What you have to do — Print the listing exactly as it stands, and skip any pictures in it.

Input data —
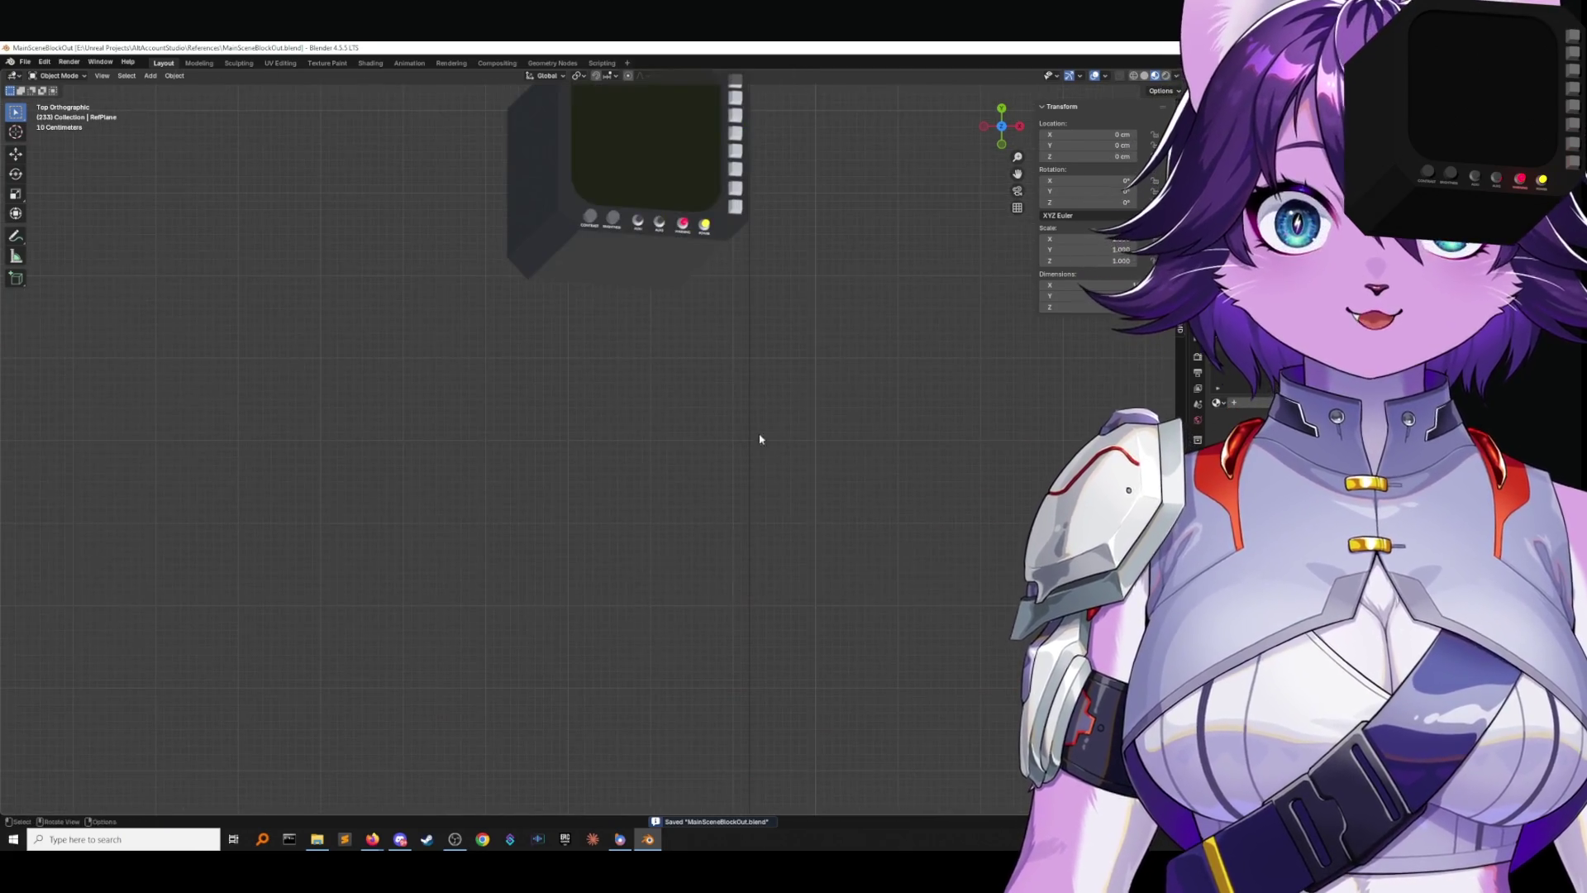
pyautogui.click(151, 75)
# Add a new cube, raise it along Z and stretch it lengthwise along Y.
pyautogui.moveTo(177, 89)
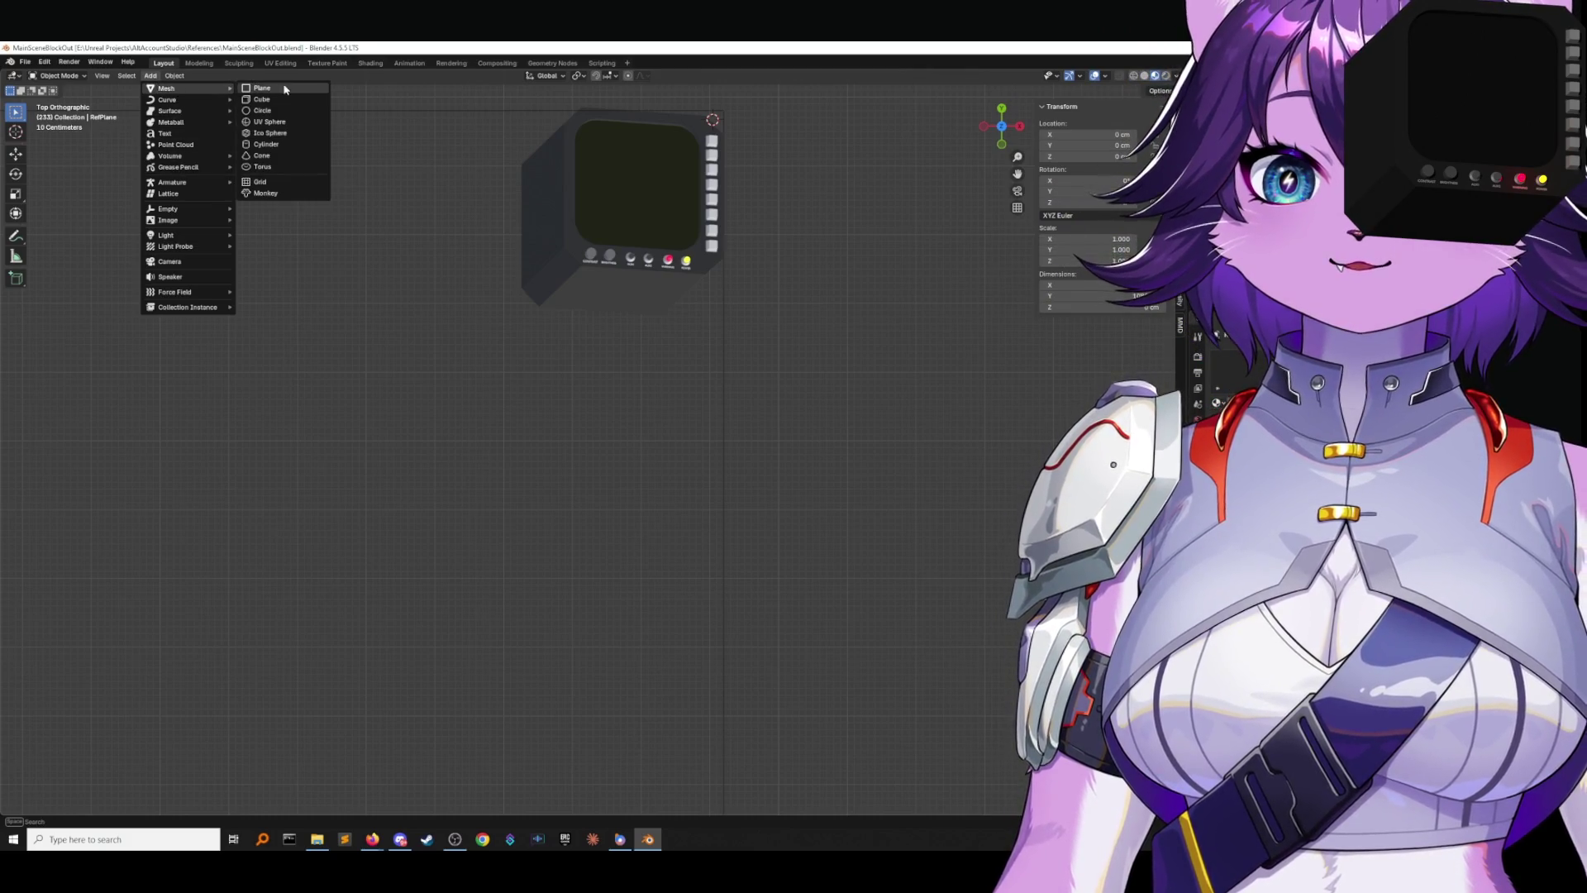
pyautogui.click(282, 99)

Solved problem —
pyautogui.click(151, 75)
# Add a new cube, raise it along Z and stretch it lengthwise along Y.
pyautogui.moveTo(177, 89)
pyautogui.click(282, 99)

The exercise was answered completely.